The anti-vaccination views by a doctor during a recent television show have further fuelled the debate as anti-vaccine supporters continue to have a misguided belief that vaccination is unsafe.
Over the years, health experts, scientists and even religious leaders have assured the masses that being vaccinated is generally safe and necessary for the greater good in controlling and eradicating diseases and illnesses.
The mufti of Perlis, Perak and Federal Territories have even gone on record to stress the importance of vaccination for the wellbeing of a child.
In 2015 and 2016, the Ministry of Health had engaged with MPS to combat the problem of vaccination gaps. Our stand then was to get the government to make vaccination mandatory for all. However, the decision-makers then were of the view that such a stand was “harsh”.
“Unfortunately, we have seen the number of vaccine preventable diseases rise due to more people avoiding vaccination,” Amrahi said.
In June 2018, the Health Ministry recorded 724 measles cases in the first five months of that year compared to 592 cases in the corresponding period in 2017 – a 22.3 per cent increase.
It was said then that the main contributor to the rise in measles cases was due to low measles, mumps and rubella immunisation coverage.
A recent measles outbreak in the Philippines killed at least 136 people as the number of cases continue to rise as government officials continue to urge parents to have their children protected against measles and other curable diseases through clinically proven vaccines.
The World Health Organization had in January listed vaccine hesitancy as one of the biggest threats to global health this year.
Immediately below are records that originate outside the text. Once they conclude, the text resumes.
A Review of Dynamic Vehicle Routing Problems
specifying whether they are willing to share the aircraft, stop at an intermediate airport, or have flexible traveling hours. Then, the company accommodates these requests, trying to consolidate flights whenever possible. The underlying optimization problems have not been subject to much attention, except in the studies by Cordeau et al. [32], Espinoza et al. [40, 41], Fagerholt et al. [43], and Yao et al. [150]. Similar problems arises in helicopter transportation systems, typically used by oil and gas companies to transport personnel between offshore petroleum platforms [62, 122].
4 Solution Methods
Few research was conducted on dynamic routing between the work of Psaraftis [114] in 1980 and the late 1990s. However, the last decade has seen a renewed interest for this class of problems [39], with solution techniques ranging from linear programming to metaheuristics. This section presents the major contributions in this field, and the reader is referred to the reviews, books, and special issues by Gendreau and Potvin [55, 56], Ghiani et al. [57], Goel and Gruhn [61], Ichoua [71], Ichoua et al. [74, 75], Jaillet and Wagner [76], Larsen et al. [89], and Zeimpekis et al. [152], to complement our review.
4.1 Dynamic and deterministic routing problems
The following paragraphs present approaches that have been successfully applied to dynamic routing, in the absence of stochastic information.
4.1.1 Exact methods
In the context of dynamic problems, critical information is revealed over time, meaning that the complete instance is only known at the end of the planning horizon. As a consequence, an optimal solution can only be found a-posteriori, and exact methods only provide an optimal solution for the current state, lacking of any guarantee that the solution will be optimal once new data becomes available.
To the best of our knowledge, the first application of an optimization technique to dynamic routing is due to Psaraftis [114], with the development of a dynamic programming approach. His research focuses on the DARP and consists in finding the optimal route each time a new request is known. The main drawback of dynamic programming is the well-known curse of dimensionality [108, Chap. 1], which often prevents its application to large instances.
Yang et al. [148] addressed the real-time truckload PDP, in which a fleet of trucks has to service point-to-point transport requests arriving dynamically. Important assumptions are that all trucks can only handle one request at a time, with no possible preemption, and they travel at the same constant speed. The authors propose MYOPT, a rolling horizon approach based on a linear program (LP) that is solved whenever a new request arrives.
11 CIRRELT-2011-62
The world body said
vaccination is one of the most cost-effective ways of avoiding disease as it prevents two to three million deaths a year while “a further 1.5 million (deaths) could be avoided if global coverage of vaccinations improved.”
“In some nations, vaccinations are mandatory. If a child doesn’t get vaccinated, he or she cannot attend school,” said Amrahi, stressing how serious certain nations are in addressing this matter.
It is compulsory for children in America, Italy and Singapore, among others, to be vaccinated.
He said if Malaysia had made vaccinations mandatory in 2016, the nation could have reduced the number of cases of preventable diseases, including measles.
“IT IS IMPORTANT NOW MORE THAN EVER TO MAKE VACCINATION MANDATORY AS ANTI-VAXXERS CONTINUE TO SHARE AND VIRAL MISLEADING INFORMATION ABOUT VACCINE SAFETY. IT IS EVIDENT THERE IS POOR HEALTH LITERACY AMONG URBAN AND NON-URBAN COMMUNITIES.”
He added: “If we are to achieve the Measles Elimination Programme’s (MEP) target by 2022, which we missed in 2018, we have to modify and improve our approach towards combating vaccination hesitancy.”
“And if we are to ensure vaccine coverage is high during epidemics, pharmacists should be allowed to vaccinate as it reduces the chances of patients missing the window of opportunity to get the vaccine, as it takes time to get appointments at clinics and hospitals due to patient load,” he added.